Speedup is the ratio of serial execution time to parallel execution time on N threads:

Speedup(N) = T(1) / T(N)

Ideal (linear) speedup gives Speedup(N) = N. In practice, communication overhead, load imbalance, and barriers reduce this. This page explains how to measure speedup for a Sitar model and what factors to consider when interpreting the results.

Prerequisites¶

Build the model with OpenMP enabled:
```
sitar translate my_model.sitar
sitar compile --openmp --no-logging
```
Compile with --no-logging for timing measurements. Logging adds I/O overhead that does not reflect the simulation workload.
Verify the serial baseline runs correctly:
```
OMP_NUM_THREADS=1 ./sitar_sim 50
```

Manual measurement¶

The simplest measurement uses the shell time command:

# Serial baseline
OMP_NUM_THREADS=1 time ./sitar_sim 50

# 2 threads
OMP_NUM_THREADS=2 time ./sitar_sim 50

# 4 threads
OMP_NUM_THREADS=4 time ./sitar_sim 50

Record the real (wall-clock) time from each run and compute speedup manually.

Automated measurement with `speedup_plot.py`¶

The script speedup_plot.py automates this sweep. It runs the simulation for each specified thread count, repeats each configuration a configurable number of times, prints a summary table, and generates two PNG plots.

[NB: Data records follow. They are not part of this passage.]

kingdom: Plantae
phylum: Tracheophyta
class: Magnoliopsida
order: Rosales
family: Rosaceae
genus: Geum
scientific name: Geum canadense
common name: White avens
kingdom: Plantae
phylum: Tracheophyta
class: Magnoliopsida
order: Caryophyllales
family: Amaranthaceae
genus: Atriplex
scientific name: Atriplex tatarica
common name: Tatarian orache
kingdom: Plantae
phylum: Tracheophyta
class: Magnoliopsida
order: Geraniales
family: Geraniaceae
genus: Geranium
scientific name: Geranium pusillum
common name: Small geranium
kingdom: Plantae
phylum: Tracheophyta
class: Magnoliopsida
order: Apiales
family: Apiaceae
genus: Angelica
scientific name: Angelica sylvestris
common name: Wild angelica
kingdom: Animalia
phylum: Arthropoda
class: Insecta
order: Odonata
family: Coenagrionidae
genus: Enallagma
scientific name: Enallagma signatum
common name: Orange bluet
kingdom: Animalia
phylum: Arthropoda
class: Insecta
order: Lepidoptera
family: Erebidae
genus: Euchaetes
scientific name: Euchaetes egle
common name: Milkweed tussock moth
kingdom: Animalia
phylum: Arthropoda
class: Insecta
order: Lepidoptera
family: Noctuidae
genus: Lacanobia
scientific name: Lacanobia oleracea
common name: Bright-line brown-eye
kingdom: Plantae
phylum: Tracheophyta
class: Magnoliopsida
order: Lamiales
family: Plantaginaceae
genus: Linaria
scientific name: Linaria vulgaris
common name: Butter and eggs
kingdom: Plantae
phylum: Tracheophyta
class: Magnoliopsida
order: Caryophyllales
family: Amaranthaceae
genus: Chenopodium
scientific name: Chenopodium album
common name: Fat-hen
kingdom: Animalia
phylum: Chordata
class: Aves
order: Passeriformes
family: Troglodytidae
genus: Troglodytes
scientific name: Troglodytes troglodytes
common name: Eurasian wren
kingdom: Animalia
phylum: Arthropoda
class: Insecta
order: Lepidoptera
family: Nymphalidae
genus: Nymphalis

Requirements: Python 3 (standard library only for the table; matplotlib for the plots — install with pip install matplotlib).

Basic usage¶

# From the directory containing sitar_sim:
python3 path/to/speedup_plot.py --exec ./sitar_sim --cycles 50 --threads 1,2,4,8

Options¶

Option	Default	Description
`--exec PATH`	`./sitar_sim`	Path to the compiled executable
`--cycles N`	`50`	Simulation cycles per run
`--threads T1,T2,...`	`1,2,4,8`	Thread counts to sweep
`--repeats N`	`3`	Runs per configuration; mean wall time is reported
`--output DIR`	`.`	Directory for PNG output

Example output¶

Executable : ./sitar_sim
Cycles     : 50
Threads    : [1, 2, 4, 8]
Repeats    : 3

 Threads    Mean time (s)   Speedup
------------------------------------
       1          2.041      1.00x
       2          1.024      1.99x
       4          0.517      3.95x
       8          0.274      7.45x

Saved plots:
  ./execution_time.png
  ./speedup.png

The script produces two plots:

execution_time.png — wall-clock time vs thread count
speedup.png — measured speedup vs thread count, with ideal linear speedup overlaid

Interpreting results¶

Factors that reduce speedup below ideal¶

Compute-to-communication ratio. Speedup is close to linear when each module performs significant compute work relative to the time spent pushing and pulling tokens. If the behavior is mostly waiting (blocked on empty nets or full nets), adding threads gives diminishing returns. The 5_parallel_simple.sitar model is designed to show near-linear speedup because each module burns ~1 ms of CPU per phase.

Load imbalance. With the default static round-robin schedule, speedup is best when all modules have roughly equal per-cycle work. If one module is much heavier than the others, it becomes the bottleneck regardless of thread count. See Enabling Parallel Execution for custom thread-to-module assignment.

OpenMP barrier overhead. A global barrier runs between every phase. For very short phases (sub-microsecond module work), the barrier cost is proportionally large. Use --cycles N with a large N to amortize barrier overhead over more simulation time.

Number of modules vs threads. Speedup saturates when OMP_NUM_THREADS exceeds the number of modules. If your model has 4 modules, using 8 threads provides no benefit. Set OMP_NUM_THREADS to at most the number of modules in the flattened hierarchy.

How many cycles to use for benchmarking¶

Use enough cycles that the total runtime is at least a few seconds at 1 thread, so that measurement noise from process startup and operating system scheduling is small. For the 5_parallel_simple.sitar model, 20-50 cycles suffice. For lighter models, use 200-1000 cycles.

Disabling logging for timing

Always use --no-logging when compiling for speedup measurements. Even though logging is typically buffered, the overhead of formatting and writing log lines is significant and artificially reduces parallel efficiency. Measure with logging off; verify correctness with logging on.